文句のつけようのないシチュエーションに、とろけそうになってしまいそうです。
「あー、これいいわ……ホント最高♪」
「……」
「ん? どしたの、結衣ちゃん?」
「あ、いえ……明日香さんって、こうして見ると、スタイルいいなぁ……って」
出るところは出て引っ込むところは引っ込んでいる、無駄のない体。
スラリと長い手足。
同性だけど、ついつい見惚れてしまうくらいに、魅力的な体です。
そして何よりも……
「おっぱいって、浮くんですね……」
明日香さんは胸に凶器を持っていました。
ふよふよしてて、とても大きいです。
それがお湯に浮いていて……
……ちなみに、私は浮きません。
くすん。
「どうしたら、そんなに大きくなるんですか?」
「どう、って言われても……気がついたらこうなってたから」
「天然物ですか! 人工的な力が加わっていないんですね……自然調味料だけでそんな風になるなんて、恐るべし!」
「いやいや、ラーメンじゃないんだから、自然調味料って……っていうか、結衣ちゃんだって大きいでしょ?」
「私は、もうちょっと欲しいです……そのために、大きくなるコツを!」
「それ、私も興味あるわ」
凛ちゃんが乗っかってきました。
凛ちゃんは、なんていうか……
すとーん、という感じです。
「おいこら。
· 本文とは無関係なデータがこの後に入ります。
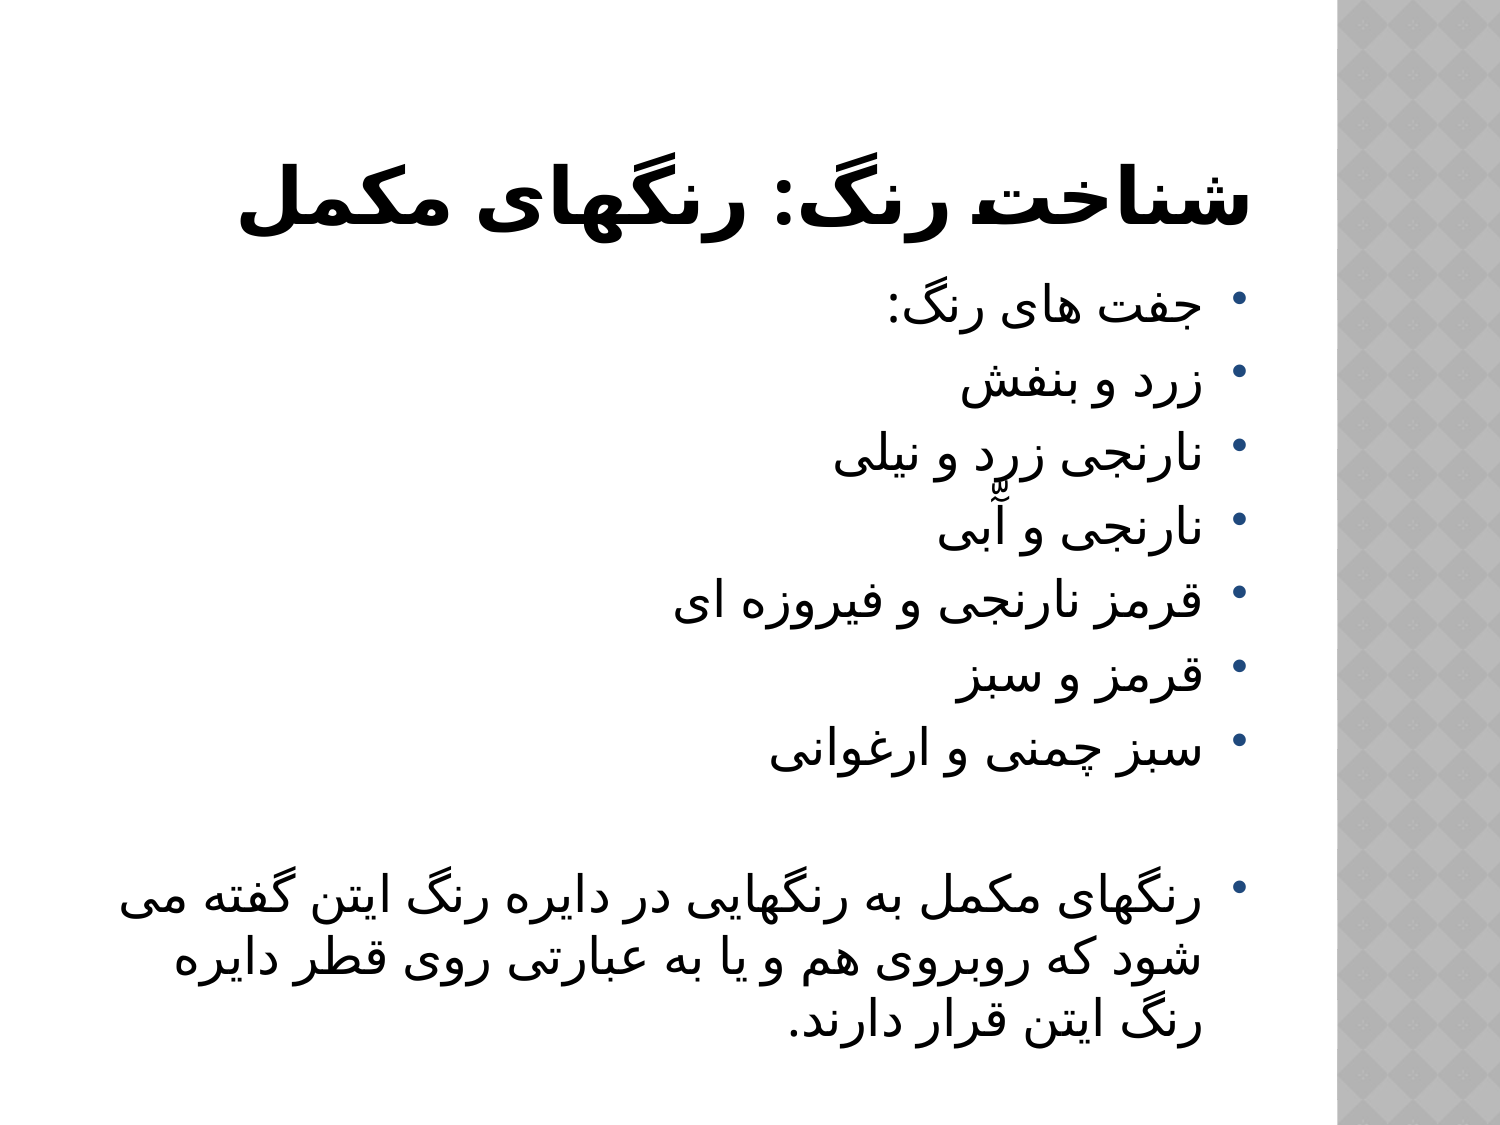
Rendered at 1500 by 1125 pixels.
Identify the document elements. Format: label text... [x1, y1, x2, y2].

title شناخت رنگ: رنگهای مکمل [75, 52, 1263, 240]
list جفت های رنگ: زرد و بنفش نارنجی زرد و نیلی نارنجی و آّبی قرمز نارنجی و فیروزه ای قرمز و سبز سبز چمنی و ارغوانی رنگهای مکمل به رنگهایی در دایره رنگ ایتن گفته می شود که روبروی هم و یا به عبارتی روی قطر دایره رنگ ایتن قرار دارند. [75, 264, 1263, 1059]
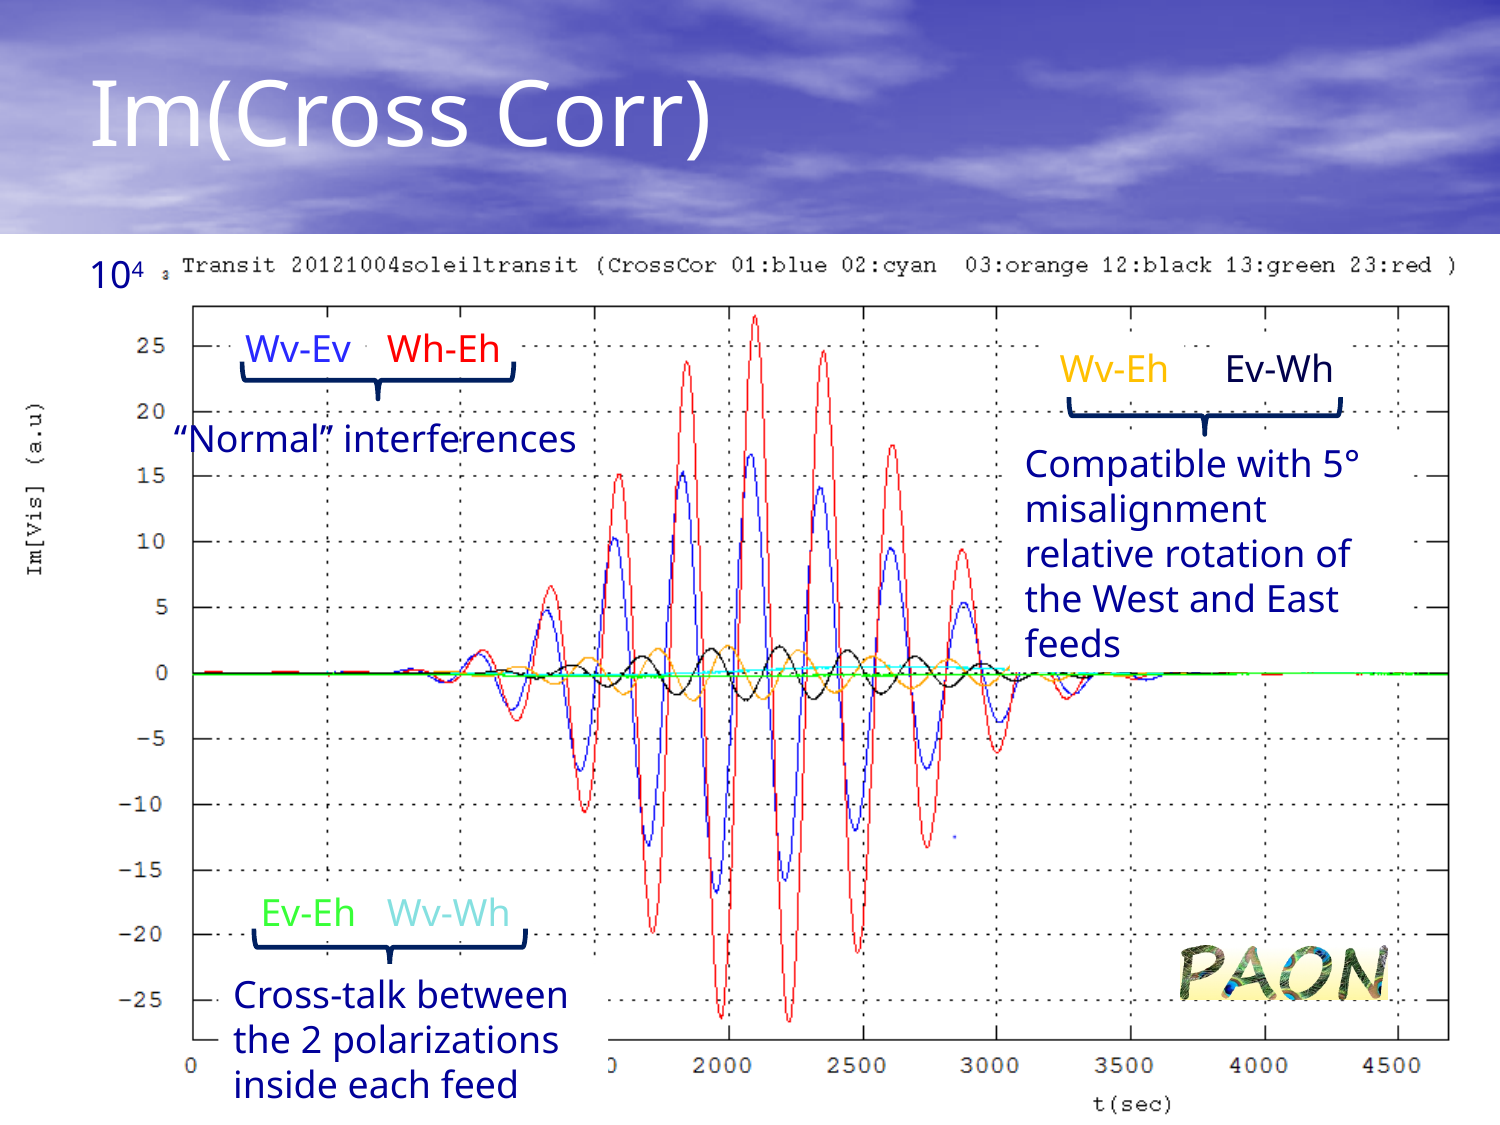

今、哀れみの目で見ただろ?」
「み、見てませんよ!? 気のせいです、被害妄想です」
「結衣はそれだけあるから余裕ね」
普段は冷静な凛ちゃんが、今は必死に……
怖いです。
おっぱいは人を変えるんですね。
「明日香先輩、教えてください。バストアップの秘訣を、ぜひ、私に伝授してください!」
「んなこと言われても……」
明日香さんは困ったように、真白ちゃんと小鳥遊さんの方を見ました。
……二人は泳いでいました。
他にお客さんがいないとはいえ……
二人とも、フリーダムですね。
というか、小鳥遊先輩、意外とおちゃめな人なんですね。びっくりですよ。
「うーん、そうね……」
助けが得られないとわかると、渋々という感じで、明日香さんはおっぱいを大きくする方法を考え始めました。
凛ちゃんが前に出ます。
私も前に出ます。
期待です。
期待、大です!
「定番だけど、牛乳をたくさん飲む……とか?」
「明日香先輩」
「うん?」
「……それは、ただの都市伝説ですよ」
凛ちゃんが、哀愁たっぷりの顔でそう言いました。
……たぶん、すでに試したんでしょうね。
で、今に至るんでしょうね。
あ、涙が……
「結衣? だから、そういう目をしないようにって……」
「ご、ごめんなさいっ!」
凛ちゃん、怖いです……
今、ヤルという目をしてました。
「牛乳がダメなら……好きな人に揉んでもらう、とか?」
「揉んで……」
「もらう……」
その言葉の意味を理解して、私は顔が赤くなります。
も、ももも、揉んでもらうなんて……!
そんなのえっちです! まだ早いです!
ダメですよ、兄さんっ!
いくらなんでも、妹の胸を揉むなんて……
あっ、でもでも、ちょっとだけなら……
「結衣」
「ふぇ?」
「落ち着いて。さっきから、とんでもないことを口にしているわ」
「ま、まままさか私、口にして……!?」
凛ちゃんがコクリと頷いて……
私は恥ずかしさのあまり、ぶくぶくぶく……とお湯の中に沈みました。